Anhand der vorliegenden Luftbilder und Lagepläne kann weder der Annahme der Antragspartei, dass es sich um ein allgemeines oder gar reines Wohngebiet handele, gefolgt werden, noch der Annahme des Antragsgegners, dass es sich um eine Gemengelage handele. Es wäre zunächst zu klären, ob die in Rede stehenden Grundstücke im Innen- oder Außenbereich liegen, ferner, wie sich die Nutzungen in der näheren Umgebung darstellen, insbesondere, ob noch eine das Gebiet prägende aktive Landwirtschaft vorhanden ist. Hierüber vermögen auch die Beteiligten keine Angaben zu machen.
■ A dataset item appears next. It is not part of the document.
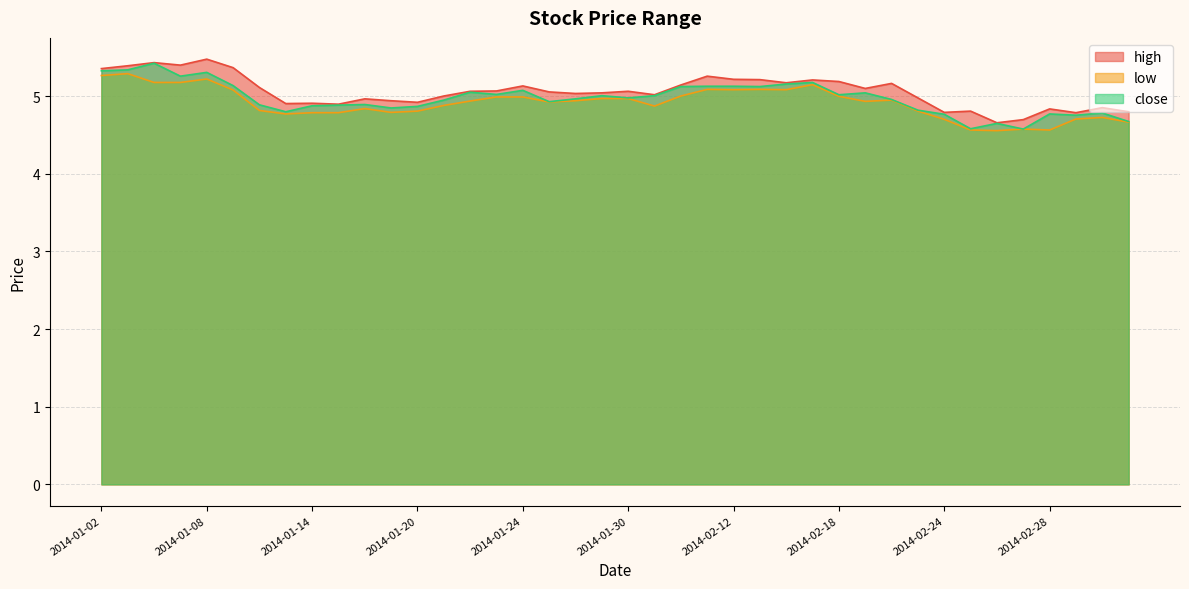

How many interior local valleys does the close series have?

11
Bei Einordnung als faktisches allgemeines Wohngebiet ist ergänzend auf die Zulässigkeitshürde von § 12 Abs. 2, Abs. 3 Nr. 2 BauNVO hinzuweisen, wonach Garagen dort nur für den durch die zugelassene Nutzung verursachten Bedarf zulässig sind und solche für Kraftfahrzeuge mit einem Eigengewicht über 3,5 Tonnen sowie für Anhänger dieser Kraftfahrzeuge unzulässig sind. Die Annahme einer untergeordneten Nebenanlage zu dem Wohnhaus des Beigeladenen (§ 14 Abs. 1 BauNVO) scheidet ersichtlich aus. Bereits angesichts des nicht näher bestimmten Nutzungsumfangs vermag auch keine Aussage dazu getroffen zu werden, ob das Vorhaben hypothetisch als nicht störender Gewerbebetrieb nach § 4 Abs. 3 Nr. 2 BauNVO zulässig wäre.
Da die Klage Aussicht auf Erfolg hat, fällt die Interessenabwägung zugunsten der Antragstellerin aus.
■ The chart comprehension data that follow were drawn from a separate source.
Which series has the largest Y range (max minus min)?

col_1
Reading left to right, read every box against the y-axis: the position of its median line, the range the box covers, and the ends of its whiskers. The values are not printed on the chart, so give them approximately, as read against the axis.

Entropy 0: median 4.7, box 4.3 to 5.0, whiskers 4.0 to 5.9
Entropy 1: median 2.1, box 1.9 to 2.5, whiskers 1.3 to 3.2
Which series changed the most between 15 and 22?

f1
Der Antragsgegner trägt als unterliegender Teil die Kosten des Verfahrens, § 154 Abs. 1 VwGO. Der Beigeladene wird an den Kosten nicht beteiligt, weil er keinen Antrag gestellt hat, § 154 Abs. 3 VwGO, zugleich trägt er seine außergerichtlichen Kosten im Sinne von § 162 Abs. 3 VwGO selbst.
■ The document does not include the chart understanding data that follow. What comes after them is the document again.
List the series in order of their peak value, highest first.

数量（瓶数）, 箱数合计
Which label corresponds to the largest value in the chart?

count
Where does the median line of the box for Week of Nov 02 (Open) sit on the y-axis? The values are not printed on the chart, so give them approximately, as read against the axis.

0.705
Die Streitwertfestsetzung beruht auf § 52 Abs. 1, § 53 Abs. 2 Nr. 2 GKG; für das Hauptsacheverfahren wird entsprechend Ziffer 9.7.1 des Streitwertkatalogs für die Verwaltungsgerichtsbarkeit ein Streitwert von 10.000 EUR angenommen, der im Verfahren des vorläufigen Rechtschutzes halbiert wird (Ziffer 1.5 d. Streitwertkatalogs).